Abstract

As animals forage for food and water or evade predators, they must rapidly decide what visual features in the environment deserve attention. In vertebrates, this visuomotor computation is implemented within the neural circuits of the optic tectum (superior colliculus in mammals). However, the mechanisms by which tectum decides whether to approach or evade remain unclear, and also which neural mechanisms underlie this behavioral choice. To address this problem, we used an eye-brain-spinal cord preparation to evaluate how the lamprey responds to visual inputs with distinct stimulus-dependent motor patterns.

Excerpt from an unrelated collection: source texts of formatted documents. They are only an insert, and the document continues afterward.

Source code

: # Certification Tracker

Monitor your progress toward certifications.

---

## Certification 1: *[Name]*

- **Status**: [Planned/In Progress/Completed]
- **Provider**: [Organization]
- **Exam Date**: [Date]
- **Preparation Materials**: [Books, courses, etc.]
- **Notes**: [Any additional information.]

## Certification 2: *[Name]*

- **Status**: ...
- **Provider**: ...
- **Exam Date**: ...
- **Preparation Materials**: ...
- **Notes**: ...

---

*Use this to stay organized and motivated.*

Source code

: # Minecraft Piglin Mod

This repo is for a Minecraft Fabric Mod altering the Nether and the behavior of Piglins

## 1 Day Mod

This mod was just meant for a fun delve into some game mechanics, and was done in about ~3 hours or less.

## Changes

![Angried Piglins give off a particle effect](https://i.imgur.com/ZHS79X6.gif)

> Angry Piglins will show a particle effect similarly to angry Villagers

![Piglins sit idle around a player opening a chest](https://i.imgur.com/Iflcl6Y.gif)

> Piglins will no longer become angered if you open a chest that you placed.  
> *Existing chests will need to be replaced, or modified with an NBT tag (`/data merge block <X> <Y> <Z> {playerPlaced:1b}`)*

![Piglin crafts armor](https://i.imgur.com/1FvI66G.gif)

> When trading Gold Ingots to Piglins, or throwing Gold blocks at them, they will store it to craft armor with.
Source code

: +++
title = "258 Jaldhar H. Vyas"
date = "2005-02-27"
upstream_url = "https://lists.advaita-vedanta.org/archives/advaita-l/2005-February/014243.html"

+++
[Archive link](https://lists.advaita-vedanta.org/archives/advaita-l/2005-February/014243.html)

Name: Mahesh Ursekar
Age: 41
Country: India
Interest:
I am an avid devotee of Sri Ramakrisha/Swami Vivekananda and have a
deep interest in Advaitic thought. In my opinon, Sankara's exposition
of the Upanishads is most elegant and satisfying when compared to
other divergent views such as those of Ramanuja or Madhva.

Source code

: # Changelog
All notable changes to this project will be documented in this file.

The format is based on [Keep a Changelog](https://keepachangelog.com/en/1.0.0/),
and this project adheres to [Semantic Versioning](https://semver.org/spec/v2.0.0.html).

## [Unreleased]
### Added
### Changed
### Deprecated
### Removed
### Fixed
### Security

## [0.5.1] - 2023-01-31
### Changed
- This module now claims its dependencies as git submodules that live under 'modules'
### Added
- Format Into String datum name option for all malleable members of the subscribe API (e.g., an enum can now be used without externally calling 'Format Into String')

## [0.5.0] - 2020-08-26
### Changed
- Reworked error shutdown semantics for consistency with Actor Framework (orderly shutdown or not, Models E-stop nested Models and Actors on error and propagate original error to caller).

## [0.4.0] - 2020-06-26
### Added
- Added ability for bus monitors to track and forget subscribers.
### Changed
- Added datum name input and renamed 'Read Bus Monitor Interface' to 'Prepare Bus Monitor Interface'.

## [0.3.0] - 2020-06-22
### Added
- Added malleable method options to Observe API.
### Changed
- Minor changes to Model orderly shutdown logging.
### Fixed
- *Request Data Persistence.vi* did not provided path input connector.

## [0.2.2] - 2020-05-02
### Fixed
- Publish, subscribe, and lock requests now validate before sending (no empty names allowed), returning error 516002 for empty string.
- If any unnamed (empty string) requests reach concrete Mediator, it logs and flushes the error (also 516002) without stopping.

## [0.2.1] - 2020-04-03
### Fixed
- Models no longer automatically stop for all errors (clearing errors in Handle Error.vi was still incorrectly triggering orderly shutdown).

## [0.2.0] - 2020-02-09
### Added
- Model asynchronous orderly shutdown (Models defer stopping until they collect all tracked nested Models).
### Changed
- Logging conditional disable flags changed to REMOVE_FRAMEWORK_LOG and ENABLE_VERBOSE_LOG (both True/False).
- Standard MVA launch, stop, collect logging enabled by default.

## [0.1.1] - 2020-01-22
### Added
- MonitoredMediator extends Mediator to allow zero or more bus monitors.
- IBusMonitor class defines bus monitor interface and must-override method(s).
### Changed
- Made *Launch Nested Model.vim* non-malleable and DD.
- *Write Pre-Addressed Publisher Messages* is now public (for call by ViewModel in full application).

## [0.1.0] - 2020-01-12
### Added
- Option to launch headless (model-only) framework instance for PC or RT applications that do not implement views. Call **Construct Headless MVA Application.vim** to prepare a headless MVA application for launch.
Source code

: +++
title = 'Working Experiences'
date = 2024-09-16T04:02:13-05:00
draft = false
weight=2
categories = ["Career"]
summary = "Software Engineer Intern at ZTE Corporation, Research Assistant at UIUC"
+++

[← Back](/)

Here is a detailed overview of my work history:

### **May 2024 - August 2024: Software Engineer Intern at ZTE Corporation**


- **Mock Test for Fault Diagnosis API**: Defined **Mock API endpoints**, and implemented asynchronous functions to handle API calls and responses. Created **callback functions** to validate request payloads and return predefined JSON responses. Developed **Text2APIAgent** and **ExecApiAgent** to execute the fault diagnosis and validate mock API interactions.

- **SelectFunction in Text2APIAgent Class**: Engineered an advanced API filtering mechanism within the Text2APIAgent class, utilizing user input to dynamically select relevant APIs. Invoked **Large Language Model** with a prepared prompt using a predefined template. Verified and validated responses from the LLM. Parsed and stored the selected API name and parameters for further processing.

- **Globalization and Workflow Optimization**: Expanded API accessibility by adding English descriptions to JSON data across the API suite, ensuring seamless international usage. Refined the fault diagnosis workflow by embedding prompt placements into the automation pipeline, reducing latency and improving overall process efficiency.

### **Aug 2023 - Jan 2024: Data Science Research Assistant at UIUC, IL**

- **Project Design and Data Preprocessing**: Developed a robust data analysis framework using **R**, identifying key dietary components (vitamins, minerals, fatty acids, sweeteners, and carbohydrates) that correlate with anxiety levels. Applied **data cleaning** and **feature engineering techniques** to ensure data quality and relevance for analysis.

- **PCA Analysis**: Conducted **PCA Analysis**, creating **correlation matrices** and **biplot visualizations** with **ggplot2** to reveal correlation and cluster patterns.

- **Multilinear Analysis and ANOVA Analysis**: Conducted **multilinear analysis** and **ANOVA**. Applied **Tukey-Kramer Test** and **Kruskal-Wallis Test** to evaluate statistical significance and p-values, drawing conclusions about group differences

Using ventral root activity as a behavioral readout, we classified 2 main types of fictive motor responses: (i) a unilateral burst response corresponding to orientation of the head toward slowly expanding or moving stimuli, particularly within the anterior visual field, and (ii) a unilateral or bilateral burst response triggering fictive avoidance in response to rapidly expanding looming stimuli or moving bars. A selective pharmacological blockade revealed that the brainstem-projecting neurons in the deep layer of the tectum in interaction with local inhibitory interneurons are responsible for selecting between these 2 visually triggered motor actions conveyed through downstream reticulospinal circuits. We suggest that these visual decision-making circuits had evolved in the common ancestor of vertebrates and have been conserved throughout vertebrate phylogeny.